Monday, July 10, 2006

Seeing red (but in a good way!)

There's a lot I'd like to accomplish over the next six months. Paint the living room. Design some wonderful perennial beds for the back yard. Exceed all my objectives for the year at work. Lose 20 pounds. Read some classic literature.

And I know if I'm going to complete any of these things, I've got to make progress in small steps along the way. None of these goals are suited to last-minute rushes at the end of the year!

Same goes for another goal I'd like to meet come January: Contributing to a wonderful project to encourage young adults attending college with little or no family support. It's called the Red Scarf Project.

When I first read about this program a couple of months ago, I couldn't get it out of my mind. It's a little involved, but here's the background.

As many as 13,000 young people who have come out of foster care are attending college each year. And according to the Orphan Foundation of America, these kids are remarkable success stories. They represent only 10 percent of former foster kids who make it past high school - and they do so through their own talents, determination, and a lot of scholarship support from organizations like the OFA.

This sort of grit and focus on success -- even when nobody expects you to -- is awe-inspiring. But the OFA knows that while these kids need financial support, they can benefit from a little moral support, too.

Now...Remember getting care packages in college? Those wonderful, unexpected parcels filled with chocolate chip cookies, funky socks, quarters for the laundry, and notes from home? They usually arrived magically, just when the pressure of classwork seemed overwhelming - and they never failed to provide just the necessary encouragement to hang in there. But if you have no family at home - if you're truly on your own -who's going to send you a care package? Who's going to give you that little boost of confidence from knowing that somebody really cares about you?

Twice a year, the Washington D.C.-based OFA does its best to fill that need for thousands of former foster kids who've gone on to college. In the fall, they organize members of Congress and other government staff to pack care packages for kids all over the U.S. And for Valentine's Day, they send another boost in the form of a warm, handmade red scarf.

Want to get involved?
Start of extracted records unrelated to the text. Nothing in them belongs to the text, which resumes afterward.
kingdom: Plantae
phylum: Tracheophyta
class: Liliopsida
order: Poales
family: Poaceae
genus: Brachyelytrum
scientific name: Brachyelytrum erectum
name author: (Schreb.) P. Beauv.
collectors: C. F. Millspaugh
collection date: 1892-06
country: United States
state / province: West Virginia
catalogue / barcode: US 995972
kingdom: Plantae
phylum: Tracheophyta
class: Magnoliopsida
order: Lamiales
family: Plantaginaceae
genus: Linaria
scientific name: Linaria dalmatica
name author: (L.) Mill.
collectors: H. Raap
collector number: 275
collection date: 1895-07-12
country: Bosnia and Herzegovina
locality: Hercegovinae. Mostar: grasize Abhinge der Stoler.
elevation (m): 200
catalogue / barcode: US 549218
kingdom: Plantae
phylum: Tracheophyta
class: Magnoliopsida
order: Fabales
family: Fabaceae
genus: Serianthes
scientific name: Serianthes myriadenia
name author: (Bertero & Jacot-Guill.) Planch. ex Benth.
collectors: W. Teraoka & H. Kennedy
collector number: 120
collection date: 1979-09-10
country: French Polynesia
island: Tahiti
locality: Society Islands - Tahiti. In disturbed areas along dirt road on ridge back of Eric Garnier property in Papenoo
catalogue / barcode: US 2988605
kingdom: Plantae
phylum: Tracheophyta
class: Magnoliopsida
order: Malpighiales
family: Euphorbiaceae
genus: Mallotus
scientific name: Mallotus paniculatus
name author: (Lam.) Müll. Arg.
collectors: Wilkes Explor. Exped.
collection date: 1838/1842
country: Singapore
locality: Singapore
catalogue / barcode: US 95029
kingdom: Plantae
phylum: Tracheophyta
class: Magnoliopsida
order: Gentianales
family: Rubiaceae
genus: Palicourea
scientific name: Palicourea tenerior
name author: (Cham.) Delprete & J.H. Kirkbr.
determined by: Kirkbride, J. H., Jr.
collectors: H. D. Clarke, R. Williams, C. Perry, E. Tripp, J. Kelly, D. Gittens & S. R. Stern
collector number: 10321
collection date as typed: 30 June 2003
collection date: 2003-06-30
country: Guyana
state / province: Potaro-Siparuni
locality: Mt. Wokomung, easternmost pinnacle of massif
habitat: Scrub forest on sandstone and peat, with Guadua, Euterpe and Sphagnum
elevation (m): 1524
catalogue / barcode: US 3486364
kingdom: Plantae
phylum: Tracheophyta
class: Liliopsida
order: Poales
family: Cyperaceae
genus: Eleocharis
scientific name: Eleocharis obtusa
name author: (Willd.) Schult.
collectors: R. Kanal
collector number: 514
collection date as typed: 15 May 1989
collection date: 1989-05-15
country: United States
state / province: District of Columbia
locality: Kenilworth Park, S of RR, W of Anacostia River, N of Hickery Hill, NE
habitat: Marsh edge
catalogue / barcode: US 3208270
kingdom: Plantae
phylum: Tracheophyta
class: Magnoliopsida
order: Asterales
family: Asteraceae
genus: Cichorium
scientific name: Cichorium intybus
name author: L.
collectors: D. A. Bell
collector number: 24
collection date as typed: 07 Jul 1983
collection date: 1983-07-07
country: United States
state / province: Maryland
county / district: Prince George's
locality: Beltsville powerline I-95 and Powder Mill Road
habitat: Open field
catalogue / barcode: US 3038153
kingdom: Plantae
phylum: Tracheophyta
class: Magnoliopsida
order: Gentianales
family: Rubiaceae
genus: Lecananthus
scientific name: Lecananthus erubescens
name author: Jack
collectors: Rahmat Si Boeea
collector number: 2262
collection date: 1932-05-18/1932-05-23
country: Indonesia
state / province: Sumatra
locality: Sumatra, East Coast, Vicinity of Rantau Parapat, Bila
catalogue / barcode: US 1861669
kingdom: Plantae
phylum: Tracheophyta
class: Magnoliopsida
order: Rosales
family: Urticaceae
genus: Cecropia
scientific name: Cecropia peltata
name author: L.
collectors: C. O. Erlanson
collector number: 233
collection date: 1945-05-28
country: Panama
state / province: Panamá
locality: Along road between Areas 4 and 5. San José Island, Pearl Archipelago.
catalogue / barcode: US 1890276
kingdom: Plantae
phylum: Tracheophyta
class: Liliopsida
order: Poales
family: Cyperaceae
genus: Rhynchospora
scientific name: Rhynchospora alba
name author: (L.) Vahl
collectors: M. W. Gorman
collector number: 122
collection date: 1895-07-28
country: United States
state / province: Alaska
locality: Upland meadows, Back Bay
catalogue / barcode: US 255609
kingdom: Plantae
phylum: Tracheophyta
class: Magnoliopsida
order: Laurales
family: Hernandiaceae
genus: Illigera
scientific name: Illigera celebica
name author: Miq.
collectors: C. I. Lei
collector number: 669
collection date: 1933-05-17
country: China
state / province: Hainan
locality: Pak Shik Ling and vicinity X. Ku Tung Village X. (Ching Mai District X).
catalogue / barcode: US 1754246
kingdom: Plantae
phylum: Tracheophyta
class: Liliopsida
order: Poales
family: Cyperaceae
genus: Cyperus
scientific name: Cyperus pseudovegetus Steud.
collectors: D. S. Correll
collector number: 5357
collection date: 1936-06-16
Just make a scarf and in January, mail it to the OFA. All the information you need is right here. And if you're near an Einstein Brothers Bagel shop, you can drop off your scarves there -- again, only in January.

The OFA will take care of mailing your scarf with a message of encouragement to a college student in time for Valentine's Day.

The OFA Web site gives a few guidelines for the scarves - about 60 inches long, soft, and preferably red, but any unisex color or style will do. Here are some good pattern ideas, too. (I'd stay away from the FunFur types - think warmth, not fashion.)

So why not dig through your stash, find your red yarn, and take advantage of some relaxing summer evenings by knitting a scarf? I'm keeping mine in a basket in the TV room and pick it up for a few minutes here and there....and it'll be done in nothing flat, with plenty of time to start a few more before January's mailing (and still paint the living room and plan next spring's flower beds.)

Oh, if only it were so easy to lose 20 pounds by year-end, too!!!


Lisa said...

I'm a former foster child and current child advocate.

Thanks for doing this, and promoting it...

When I was in college and grad school, the hardest times for me were the holidays.

For young adults without family, holidays can be the loneliest times of the year. (Not to mention the fact that dorms close and students without families often have no place to go).


Zoanna said...

Yes, thanks for getting the word out. I tried knitting and failed. Your post has made me want to try again.
It's easy to forget that college kids stuck on campus during holidays. Thanks, Lisa, for the gentle reminder. We've had foreign students to our home for Thanksgiving dinner, but I haven't thought about kids who'd like to hang out w/ a family for longer than a day.

Diane said...

In past years I've adopted a family at Christmas but this year I can probably find some college students that would appreciate a fine holiday with all the trimmings.

Walmart has chenille (and other fancies) marked down to $2.50. Great reds!

Zoanna, have you tried crochet? Very easy to get the hang of and if you live near a JoAnns they have knit and crochet socials.